Prior to flow cytometry analysis, cells were resuspended in 50 mM sodium citrate followed by RNA digestion with RNase A for 4 h. Chromosomal DNA was stained with 2 mM Sytox Green (Invitrogen) and DNA content per cell was measured with BD FACS Calibur at 488 nm Argon Ion laser. MG1655 (WT) strain grown in AB medium containing one of the following carbon sources: 0.4% sodium acetate, 0.2% glucose, 0.2% glucose + 0.5% casamino acids or in LB medium with 0.2% glucose, treated with antibiotics, fixed and stained as above was used as a standard for each flow cytometry measurement, indicating cells containing 1/2 , 2/4, 4/8 or 8/16 chromosomes, respectively. Flow cytometry data was analyzed using FlowJo ver. 10.8.0.

Conservation analysis

Reference genomes were downloaded for each species from NCBI in fasta format and annotated using Prokka [113]. The 16s rRNA sequence for each species was then extracted from Prokka ffn files in fasta format. A Kmer based neighbour joining tree was produced via extracting a one-step sliding window of 8 base kmers from each 16s rRNA sequence. Following this, the number of unique kmers was counted for each species in order to produce a Kmer profile. The Jaccard similarity between each species Kmer profiles was then used to produce a distance matrix. This distance matrix was input into the R module ape::nj to produce the neighbour joining tree. The neighbour joining tree was reformatted as a nexus file and visualised within Figtree (http://tree.bio.ed.ac.uk/software/figtree/), where the tree was rooted at the midpoint and branches were transformed to become proportional.

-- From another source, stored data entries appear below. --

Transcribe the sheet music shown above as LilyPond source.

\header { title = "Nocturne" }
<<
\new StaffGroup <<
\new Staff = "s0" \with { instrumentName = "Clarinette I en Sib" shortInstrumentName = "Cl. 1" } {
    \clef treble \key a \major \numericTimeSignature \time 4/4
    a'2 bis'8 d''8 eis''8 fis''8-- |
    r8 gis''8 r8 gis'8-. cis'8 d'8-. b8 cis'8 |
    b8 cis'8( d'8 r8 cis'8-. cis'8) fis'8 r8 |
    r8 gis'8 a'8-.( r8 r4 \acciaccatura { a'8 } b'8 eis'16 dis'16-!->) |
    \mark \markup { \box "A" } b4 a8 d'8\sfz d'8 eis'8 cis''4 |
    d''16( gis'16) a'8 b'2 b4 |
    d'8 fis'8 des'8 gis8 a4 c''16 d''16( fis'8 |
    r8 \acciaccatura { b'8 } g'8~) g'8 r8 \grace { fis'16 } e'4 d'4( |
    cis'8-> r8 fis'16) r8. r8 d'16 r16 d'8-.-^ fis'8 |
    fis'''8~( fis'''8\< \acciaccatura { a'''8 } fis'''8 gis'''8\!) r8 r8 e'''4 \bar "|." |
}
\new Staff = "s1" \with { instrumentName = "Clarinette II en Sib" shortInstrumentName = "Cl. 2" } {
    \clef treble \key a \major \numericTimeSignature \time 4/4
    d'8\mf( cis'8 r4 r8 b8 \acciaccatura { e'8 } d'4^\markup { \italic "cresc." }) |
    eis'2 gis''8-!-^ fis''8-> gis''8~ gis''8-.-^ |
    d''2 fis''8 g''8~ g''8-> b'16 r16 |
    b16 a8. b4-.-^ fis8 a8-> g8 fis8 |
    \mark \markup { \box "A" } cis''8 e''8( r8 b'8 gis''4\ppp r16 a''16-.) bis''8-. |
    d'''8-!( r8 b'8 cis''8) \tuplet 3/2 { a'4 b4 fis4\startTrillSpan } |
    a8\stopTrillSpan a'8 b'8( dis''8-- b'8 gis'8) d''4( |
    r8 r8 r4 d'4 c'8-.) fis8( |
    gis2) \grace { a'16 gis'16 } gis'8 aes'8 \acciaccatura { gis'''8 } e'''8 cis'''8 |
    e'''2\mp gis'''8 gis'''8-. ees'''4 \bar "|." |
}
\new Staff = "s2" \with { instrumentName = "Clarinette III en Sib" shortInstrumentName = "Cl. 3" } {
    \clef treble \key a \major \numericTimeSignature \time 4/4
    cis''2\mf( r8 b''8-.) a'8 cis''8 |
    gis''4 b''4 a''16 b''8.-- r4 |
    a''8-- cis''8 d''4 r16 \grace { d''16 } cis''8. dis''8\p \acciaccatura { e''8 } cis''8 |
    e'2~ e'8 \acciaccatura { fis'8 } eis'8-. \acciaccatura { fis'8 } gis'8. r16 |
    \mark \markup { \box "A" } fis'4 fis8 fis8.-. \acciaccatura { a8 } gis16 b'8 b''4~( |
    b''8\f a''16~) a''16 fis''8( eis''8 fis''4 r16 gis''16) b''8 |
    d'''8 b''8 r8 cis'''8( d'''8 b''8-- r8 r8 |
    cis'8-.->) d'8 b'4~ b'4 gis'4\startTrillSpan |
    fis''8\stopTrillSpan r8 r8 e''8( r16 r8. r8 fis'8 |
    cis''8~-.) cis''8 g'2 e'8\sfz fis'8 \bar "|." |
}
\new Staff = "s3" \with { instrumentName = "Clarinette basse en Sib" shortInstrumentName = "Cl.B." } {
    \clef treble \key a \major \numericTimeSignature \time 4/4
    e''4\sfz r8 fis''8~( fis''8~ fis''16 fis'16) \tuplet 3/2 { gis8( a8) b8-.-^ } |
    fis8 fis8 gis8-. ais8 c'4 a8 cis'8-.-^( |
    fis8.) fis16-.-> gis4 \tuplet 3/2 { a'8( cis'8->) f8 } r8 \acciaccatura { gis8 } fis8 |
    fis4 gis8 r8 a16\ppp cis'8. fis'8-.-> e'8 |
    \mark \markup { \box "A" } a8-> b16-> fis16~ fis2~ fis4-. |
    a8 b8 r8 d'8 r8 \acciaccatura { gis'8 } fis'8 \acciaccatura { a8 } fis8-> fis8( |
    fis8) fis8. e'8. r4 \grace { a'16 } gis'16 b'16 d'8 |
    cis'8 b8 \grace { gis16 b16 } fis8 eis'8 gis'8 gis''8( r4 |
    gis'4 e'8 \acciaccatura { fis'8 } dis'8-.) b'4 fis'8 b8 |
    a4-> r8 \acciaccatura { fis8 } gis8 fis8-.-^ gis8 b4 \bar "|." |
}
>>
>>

To count the instances of the proteins BamA, BamB, BamC, BamD, BamE, DegP, SurA, and Skp, hmmsearch was used to extract proteins with the relevant domains from the Prokka annotated faa files. The Pfam domains used were PF01103, PF13360, PF06804, PF13525, PF04355, PF09312 and PF03938 for BamA, BamB, BamC, BamD, BamE, SurA, and Skp, respectively. For DegP, both PF00595 and PF13180 were used and the intersect taken. An e-value of 0.001 was used as a threshold for significant hits by hmmsearch. For BamA, hits annotated as the query protein were inputted into hmmscan and hits with at least one POTRA domain and an Omp85 domain were counted as true BamA hits. Hits containing a Tam-POTRA domain were excluded. Where a hit had only an Omp85 gene, the adjacent gene was checked for the POTRA domains. For BamB, any hmmsearch hits annotated as BamB or hypothetical proteins by Prokka were input into SignalP 6.0 [73] and hmmscan. Proteins assigned a LIPO (Sec/SPII) signal peptide within SignalP 6.0, with only one PQQ_2 domain within hmmscan were selected as true BamB hits. For BamC, all hits from hmmsearch were inputted into hmmscan to confirm the presence of the Lipoprotein-18 domain. Hits were also inputted into Phmmer and proteins with significant homology to BamC were counted as true hits. For BamD, hypothetical proteins and BamD hits were inputted into hmmscan and Phmmer and those with homology to BamD and a non-outcompeted YfiO domain counted as true hits. For BamE, hypothetical proteins and BamE hits were inputted into hmmscan and those with a singular SmpA_OmlA domain were counted as true hits. For DegP hypothetical proteins and DegP hits were inputted into hmmscan. If a hit had a PDZ type domain, Peptidase_M50 domain or Trypsin_2 domain then it was visualised on Pfam and manually assigned as DegP based on structure. If a DegP hit had any other type of domain, it was discounted. For SurA, all hits were run through hmmscan and Phmmer. Those with a SurA_N domain, Rotamase domain and a Rotamase_3 domain and homologous to SurA within Phmmer were counted. For Skp, all hits were run through Phmmer and only hits with only an OmpH domain and with homology to Skp counted as true hits. Finally, the neighbour-joining tree was edited in iTOL [76] to produce the heatmap of gene counts.